During a pivotal moment in Alex Ross Perry’s latest film, we see Elisabeth Moss’ riot grrl singer Becky Something crawling onto a stage, her face bloodied and screaming at the crowd before breaking into hysterics in a coked-up furore in one of the many instances of unbelievable intensity this film has to offer. Her Smell is the third collaboration between Perry and Moss and is an unwaveringly singular and uncomfortably intimate portrayal of a rockstar, told behind the scenes as she spirals further into addiction and pushes those closest to her away. Her Smell opened in Toronto Film Festival to generous praise from critics, and its clear to see why after a packed showing in Glasgow Film Festival.

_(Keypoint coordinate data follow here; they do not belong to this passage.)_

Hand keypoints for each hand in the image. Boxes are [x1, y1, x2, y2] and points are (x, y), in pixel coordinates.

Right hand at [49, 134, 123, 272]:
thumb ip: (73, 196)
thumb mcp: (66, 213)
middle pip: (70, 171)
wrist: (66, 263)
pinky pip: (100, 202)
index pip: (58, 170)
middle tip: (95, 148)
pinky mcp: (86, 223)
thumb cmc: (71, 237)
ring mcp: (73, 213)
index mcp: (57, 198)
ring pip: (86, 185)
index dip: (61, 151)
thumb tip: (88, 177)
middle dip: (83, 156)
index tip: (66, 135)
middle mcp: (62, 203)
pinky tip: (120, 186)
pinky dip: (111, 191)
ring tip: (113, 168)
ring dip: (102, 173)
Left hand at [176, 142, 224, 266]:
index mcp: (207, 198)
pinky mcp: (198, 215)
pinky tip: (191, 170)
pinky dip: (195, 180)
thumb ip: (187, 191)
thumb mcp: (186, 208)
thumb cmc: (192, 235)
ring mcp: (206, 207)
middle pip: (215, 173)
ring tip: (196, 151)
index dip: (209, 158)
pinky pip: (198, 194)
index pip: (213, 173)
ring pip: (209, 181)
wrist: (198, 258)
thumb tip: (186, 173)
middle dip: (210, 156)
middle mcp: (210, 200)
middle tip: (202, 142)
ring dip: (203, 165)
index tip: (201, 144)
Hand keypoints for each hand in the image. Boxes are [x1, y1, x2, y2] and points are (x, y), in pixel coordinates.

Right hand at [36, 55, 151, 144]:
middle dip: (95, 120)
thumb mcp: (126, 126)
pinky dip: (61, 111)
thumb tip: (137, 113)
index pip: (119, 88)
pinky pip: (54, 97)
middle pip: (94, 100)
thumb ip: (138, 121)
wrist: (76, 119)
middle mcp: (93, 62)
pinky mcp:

Her Smell plays more like a horror film than your conventional biopic, there’s a permeance of dread flooding the dimly lit corridors and changing rooms as Becky ensnares anyone who crosses her. It’s a departure for the star, who usually plays more amiable protagonists, but a role she excels within. Each confrontation feels like a further insight into the questionable morals of superstardom as Becky’s talent gives way to her viscous narcissism, made worse by the arrival of new favourites in the scene The Akergirls. Although the story focuses predominantly upon Becky, there is some nice work done by Perry to give implicit details on each of the supporting cast members. Including Danny, formerly Dirty Dan, (Dan Stevens) who is father to Becky’s child, her long-suffering manager Howard (Eric Stoltz), and band members Marielle Hell (Agyness Deyn) and Ali van der Wolff (Gayle Rankin). Their relationship to Becky becoming more nuanced through each encounter, whether exasperated, or sympathetic there’s enough justification to make it feel realistic. This can’t be said for Cara Delevigne and Amber Heard’s characters however, who have interesting premises that are sadly left underdeveloped.

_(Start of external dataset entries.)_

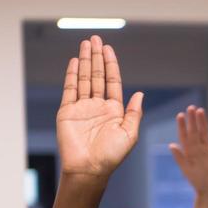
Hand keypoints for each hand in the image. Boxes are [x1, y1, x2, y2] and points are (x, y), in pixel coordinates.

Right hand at [56, 35, 144, 176]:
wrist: (88, 169)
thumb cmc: (111, 156)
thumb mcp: (129, 134)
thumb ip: (134, 113)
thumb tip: (140, 93)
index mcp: (114, 111)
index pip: (112, 81)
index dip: (110, 64)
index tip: (108, 49)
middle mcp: (98, 106)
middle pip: (97, 75)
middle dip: (96, 57)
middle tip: (95, 38)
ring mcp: (82, 108)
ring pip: (84, 79)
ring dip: (85, 61)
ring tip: (85, 44)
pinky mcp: (67, 112)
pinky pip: (70, 89)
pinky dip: (72, 74)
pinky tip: (75, 61)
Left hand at [169, 106, 207, 195]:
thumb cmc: (198, 182)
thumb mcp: (187, 170)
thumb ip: (180, 158)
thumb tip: (171, 145)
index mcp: (189, 152)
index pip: (185, 136)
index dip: (182, 126)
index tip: (180, 115)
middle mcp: (198, 148)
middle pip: (194, 131)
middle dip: (192, 120)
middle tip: (191, 107)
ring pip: (205, 132)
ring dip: (203, 122)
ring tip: (200, 110)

This is mildly confusing given that the film has a long runtime for what it is, coming in at just over two hours, and the scene near the beginning of the second act in the band’s recording studio does begin to wear thin long before its over. This is thankfully quite easily forgiven by the execution of the film’s more vibrant scenes. The camera deftly follows Something on her rampages, which when paired with a repeating discordant score of percussion and stabbing synthesisers is extremely unsettling. And in a few of the film’s rare violent moments, you really wonder how far Perry will be willing to go.

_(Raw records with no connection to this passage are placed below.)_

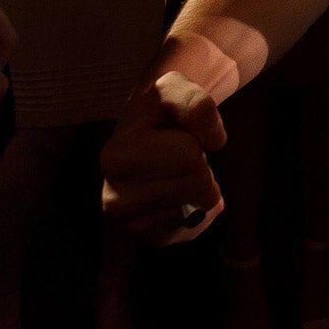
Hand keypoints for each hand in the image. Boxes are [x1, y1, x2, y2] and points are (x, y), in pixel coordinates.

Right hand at [101, 71, 227, 245]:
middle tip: (176, 153)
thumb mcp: (178, 89)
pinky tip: (180, 191)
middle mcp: (114, 201)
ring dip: (199, 186)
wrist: (151, 131)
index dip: (194, 140)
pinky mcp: (152, 239)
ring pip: (201, 208)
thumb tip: (214, 141)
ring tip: (175, 171)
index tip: (173, 133)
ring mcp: (132, 226)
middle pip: (198, 186)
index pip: (188, 157)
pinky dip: (200, 207)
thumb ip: (197, 103)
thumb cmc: (164, 108)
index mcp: (115, 158)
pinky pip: (198, 225)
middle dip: (199, 164)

The film isn’t all doom centric however, there are a few live performances from Moss including a cover of The Only Ones’ Another Girl, Another Planet which are exceptional, and nicely illustrate why Becky Something and her band Something She are so adored publicly. The final third also takes a more optimistic approach after she’s gone through recovery, and whilst its interesting to see the previous relationships in her new, sober, light it can’t help but falter in the wake of the preceding chaos. There are a few nice scenes, including an inversion of the previously mentioned score motif, but it all unfortunately builds to a climax belonging in a film far sweeter than Her Smell.
This is a very good spin on the rock biopic genre, but it’s kept from perfection by some baggy scenes and an anticlimactic ending. Her Smell is still worth watching primarily due to Moss’ visceral performance as Becky Something, but also its truly individualistic take on addiction and wholly corrupting fame.